The average bonus payout for Wall Street employees grew by 15 percent in 2013, hitting the highest level since the 2008 financial crash, according to figures released Wednesday by New York State Comptroller Thomas P. DiNapoli.
The average employee bonus hit $164,530 in 2013, the third-highest figure on record, including both cash bonuses and deferred compensation payouts for earlier years. The total cash bonus pool for Wall Street hit $26.7 billion.
The payout came despite the fact that profits at financial companies listed on the New York Stock Exchange fell by 30 percent, although the profits were “still strong by historical standards,” according to DiNapoli, at $16.7 billion.
The Comptroller noted that the financial sector has posted profits in each of the past five years, and that three of those years set profit records.
The average individual salary in the financial sector was $360,700, not including bonuses, in 2012, five times the average salary in the private sector as a whole (both figures are skewed by the inclusion of the incomes of millionaires and billionaires in the average).
The estimate is based on income tax data, and does not include newly-issued stock options or other deferred compensation on which taxes have not yet been assessed. The growth in total payouts came despite the fact that the number of jobs in the New York City financial sector actually fell by 1.2 percent last year to 165,200 people.
The comptroller estimated that the city received some $3.8 billion in taxes from the $27 billion payout, 27 percent higher than the previous year. While the financial industry makes up only 5 percent of the jobs in New York City, it pays 22 percent of the city’s wages, according to the report.
The figures included major pay increases for top Wall Street executives that had been announced earlier. JPMorgan Chase CEO Jamie Dimon was awarded $20 million in pay for 2013, an increase of 74 percent from the previous year, the bank said in a January filing. Dimon has been at the center of a web of scandals resulting from JPMorgan’s criminal activities, which led the bank to make more than $20 billion in legal payouts in 2013.
Lloyd Blankfein of Goldman Sachs, meanwhile, received stock worth $14.7 million last year, an increase of 11 percent over the previous year’s stock bonus. His total payout is estimated to be $23 million—a ten percent increase—according to the Financial Times. The newspaper noted that this figure does not include additional “long-term incentives that will be disclosed later in the year.”

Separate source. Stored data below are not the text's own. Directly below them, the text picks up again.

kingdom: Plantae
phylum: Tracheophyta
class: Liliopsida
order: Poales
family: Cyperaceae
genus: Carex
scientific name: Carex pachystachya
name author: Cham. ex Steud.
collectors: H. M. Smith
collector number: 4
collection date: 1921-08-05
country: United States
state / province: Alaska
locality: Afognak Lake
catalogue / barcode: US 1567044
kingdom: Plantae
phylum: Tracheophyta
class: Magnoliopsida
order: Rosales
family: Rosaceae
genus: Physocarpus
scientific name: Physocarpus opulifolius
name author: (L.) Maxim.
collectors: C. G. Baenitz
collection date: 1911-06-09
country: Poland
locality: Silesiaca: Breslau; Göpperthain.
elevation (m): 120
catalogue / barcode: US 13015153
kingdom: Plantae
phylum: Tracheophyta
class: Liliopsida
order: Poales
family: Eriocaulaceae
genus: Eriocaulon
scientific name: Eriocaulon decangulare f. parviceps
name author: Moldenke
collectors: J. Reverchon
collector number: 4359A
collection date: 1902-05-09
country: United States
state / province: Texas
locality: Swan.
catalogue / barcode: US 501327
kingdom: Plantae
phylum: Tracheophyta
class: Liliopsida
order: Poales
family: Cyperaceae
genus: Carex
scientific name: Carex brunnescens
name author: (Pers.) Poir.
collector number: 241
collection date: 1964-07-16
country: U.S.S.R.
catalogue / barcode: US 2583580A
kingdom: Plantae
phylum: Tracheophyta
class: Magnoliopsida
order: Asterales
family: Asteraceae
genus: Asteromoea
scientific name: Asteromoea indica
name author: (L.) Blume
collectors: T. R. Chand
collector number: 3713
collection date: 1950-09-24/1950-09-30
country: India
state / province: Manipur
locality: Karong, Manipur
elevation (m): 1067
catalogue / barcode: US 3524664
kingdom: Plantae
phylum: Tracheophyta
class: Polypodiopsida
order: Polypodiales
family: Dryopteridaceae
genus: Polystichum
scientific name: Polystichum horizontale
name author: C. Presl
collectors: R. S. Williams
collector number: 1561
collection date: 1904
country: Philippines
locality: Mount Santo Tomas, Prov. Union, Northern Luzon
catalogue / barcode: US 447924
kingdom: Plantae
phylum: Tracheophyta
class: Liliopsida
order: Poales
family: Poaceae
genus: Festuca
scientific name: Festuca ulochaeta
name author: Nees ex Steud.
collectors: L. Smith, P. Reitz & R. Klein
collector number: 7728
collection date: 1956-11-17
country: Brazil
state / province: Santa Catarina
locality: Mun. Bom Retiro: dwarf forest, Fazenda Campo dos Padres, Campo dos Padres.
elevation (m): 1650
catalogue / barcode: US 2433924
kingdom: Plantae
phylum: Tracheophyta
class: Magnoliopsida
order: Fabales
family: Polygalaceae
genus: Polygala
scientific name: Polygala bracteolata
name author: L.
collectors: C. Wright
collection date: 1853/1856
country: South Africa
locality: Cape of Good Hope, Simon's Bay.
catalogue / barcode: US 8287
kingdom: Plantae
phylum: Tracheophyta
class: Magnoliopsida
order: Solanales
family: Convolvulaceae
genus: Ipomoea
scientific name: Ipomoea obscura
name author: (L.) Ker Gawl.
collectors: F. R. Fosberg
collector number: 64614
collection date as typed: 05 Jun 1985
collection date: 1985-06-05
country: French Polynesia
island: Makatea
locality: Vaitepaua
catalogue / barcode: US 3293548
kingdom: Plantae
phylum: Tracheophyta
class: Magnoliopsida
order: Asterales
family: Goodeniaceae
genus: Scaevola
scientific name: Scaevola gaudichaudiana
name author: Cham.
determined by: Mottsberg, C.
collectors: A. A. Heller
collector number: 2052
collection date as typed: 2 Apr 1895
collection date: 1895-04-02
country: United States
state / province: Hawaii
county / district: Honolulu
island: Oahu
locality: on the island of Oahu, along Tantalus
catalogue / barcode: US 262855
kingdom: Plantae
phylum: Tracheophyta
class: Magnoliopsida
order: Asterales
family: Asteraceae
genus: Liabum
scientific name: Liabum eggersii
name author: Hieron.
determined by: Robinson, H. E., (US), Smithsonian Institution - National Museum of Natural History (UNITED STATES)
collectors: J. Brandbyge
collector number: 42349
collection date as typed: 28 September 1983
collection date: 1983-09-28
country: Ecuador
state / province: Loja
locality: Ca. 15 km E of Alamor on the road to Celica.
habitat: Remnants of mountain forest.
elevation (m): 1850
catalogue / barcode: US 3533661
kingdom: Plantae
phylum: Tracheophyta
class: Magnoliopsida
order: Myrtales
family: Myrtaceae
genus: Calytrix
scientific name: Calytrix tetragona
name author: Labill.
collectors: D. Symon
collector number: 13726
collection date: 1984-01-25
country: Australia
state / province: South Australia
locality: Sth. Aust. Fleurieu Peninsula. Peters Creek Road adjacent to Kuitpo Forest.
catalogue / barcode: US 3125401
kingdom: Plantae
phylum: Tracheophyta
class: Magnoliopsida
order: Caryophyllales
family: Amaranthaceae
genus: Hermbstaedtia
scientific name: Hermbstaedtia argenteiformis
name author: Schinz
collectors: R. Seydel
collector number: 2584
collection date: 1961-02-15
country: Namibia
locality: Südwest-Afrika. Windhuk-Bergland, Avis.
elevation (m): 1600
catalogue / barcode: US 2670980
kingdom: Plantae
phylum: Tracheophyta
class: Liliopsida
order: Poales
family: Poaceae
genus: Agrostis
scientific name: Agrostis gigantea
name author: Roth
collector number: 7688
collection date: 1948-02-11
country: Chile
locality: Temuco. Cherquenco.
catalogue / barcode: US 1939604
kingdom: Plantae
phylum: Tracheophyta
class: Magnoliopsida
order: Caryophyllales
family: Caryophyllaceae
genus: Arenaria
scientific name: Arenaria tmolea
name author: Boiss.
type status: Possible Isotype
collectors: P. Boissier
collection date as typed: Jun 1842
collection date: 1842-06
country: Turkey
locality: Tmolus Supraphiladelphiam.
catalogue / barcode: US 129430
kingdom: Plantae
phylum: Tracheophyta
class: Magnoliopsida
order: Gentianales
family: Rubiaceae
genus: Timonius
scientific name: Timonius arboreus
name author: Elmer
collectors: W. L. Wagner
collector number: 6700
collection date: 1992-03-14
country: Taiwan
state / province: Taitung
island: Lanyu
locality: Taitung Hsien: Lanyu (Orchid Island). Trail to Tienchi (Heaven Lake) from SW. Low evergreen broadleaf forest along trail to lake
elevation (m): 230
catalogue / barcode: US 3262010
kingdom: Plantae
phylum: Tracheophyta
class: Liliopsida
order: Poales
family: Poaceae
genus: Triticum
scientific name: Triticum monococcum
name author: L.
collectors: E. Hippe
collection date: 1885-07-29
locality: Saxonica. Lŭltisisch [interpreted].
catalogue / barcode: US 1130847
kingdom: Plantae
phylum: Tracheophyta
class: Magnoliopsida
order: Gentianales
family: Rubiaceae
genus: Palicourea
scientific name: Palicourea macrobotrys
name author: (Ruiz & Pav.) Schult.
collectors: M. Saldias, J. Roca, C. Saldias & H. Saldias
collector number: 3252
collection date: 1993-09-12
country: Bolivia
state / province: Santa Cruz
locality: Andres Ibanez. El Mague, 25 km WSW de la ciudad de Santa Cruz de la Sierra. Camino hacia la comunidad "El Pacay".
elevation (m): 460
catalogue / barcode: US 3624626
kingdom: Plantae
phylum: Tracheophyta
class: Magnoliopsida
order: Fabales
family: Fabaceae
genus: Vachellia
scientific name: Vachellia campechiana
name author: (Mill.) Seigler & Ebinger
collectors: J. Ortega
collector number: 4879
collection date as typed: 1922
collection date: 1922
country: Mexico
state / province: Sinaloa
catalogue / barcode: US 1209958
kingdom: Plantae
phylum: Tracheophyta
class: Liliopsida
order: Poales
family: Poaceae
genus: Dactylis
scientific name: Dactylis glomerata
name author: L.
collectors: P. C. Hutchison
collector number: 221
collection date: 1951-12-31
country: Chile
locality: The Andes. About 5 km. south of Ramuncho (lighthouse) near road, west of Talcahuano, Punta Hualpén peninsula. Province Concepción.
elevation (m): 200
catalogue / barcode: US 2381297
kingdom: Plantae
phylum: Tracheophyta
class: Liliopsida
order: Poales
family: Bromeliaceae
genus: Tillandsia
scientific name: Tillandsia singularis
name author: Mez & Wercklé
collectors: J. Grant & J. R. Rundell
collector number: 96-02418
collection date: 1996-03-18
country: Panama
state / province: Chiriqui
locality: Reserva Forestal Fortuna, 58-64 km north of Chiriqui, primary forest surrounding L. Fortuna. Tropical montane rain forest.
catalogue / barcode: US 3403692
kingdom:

The payouts came even as leading bank executives cashed out on shares that they had been issued in previous years. For instance, the Wall Street Journal reported that Christopher French, a Goldman Sachs partner, sold 27,366 shares in February, for a total payout of $4.52 million.
The latest round of bonus payouts is fueling a spending binge by Wall Street traders and executives on luxury items such as high-end cars, yachts, art, and real estate. “My Wall Street clients feel like they have money and they want to unload it,” Michele Kleier, the president of a New York real estate firm, told the New York Times. “Now that they have their bonuses, and the bonuses are higher than they thought, they’re spending them on places to live.”
Wednesday’s announcement follows a bumper year for corporate executives and the super-rich more broadly. The twenty executives with the largest stakes in S&P 500 companies saw their wealth grow by a combined $80.9 billion in 2013, according to a study conducted last month by the Wall Street Journal and FactSet.
Warren Buffett, the head of Berkshire Hathaway, saw the value of his Berkshire stock increase by $12.7 billion last year, bringing his total holdings to $60 billion. Jeffrey Bezos of Amazon made $12 billion last year, bringing his total to $33.9 billion, while Mark Zuckerberg of Facebook saw the value of his Facebook holdings nearly double from $11.3 billion to $23 billion.
Bill De Blasio, the Democratic-party mayor of the city who postured as an opponent of income inequality during his campaign, did not publicly comment after the announcement of the record bonuses.
Responding to Wednesday’s figures, the Institute for Policy Studies, a liberal think tank, said that the $26.7 billion in Wall Street payouts would have been “enough to more than double the pay for all 1,085,000 Americans who work full-time at the current federal minimum wage of $7.25 per hour.”
The announcement came the same day as a gas explosion in the impoverished New York City neighborhood of Harlem killed seven people and injured at least 70 others.
According to initial reports, the explosion was attributable to the decrepit state of infrastructure in New York City, the home of Wall Street and the highest number of billionaires of any city in the world.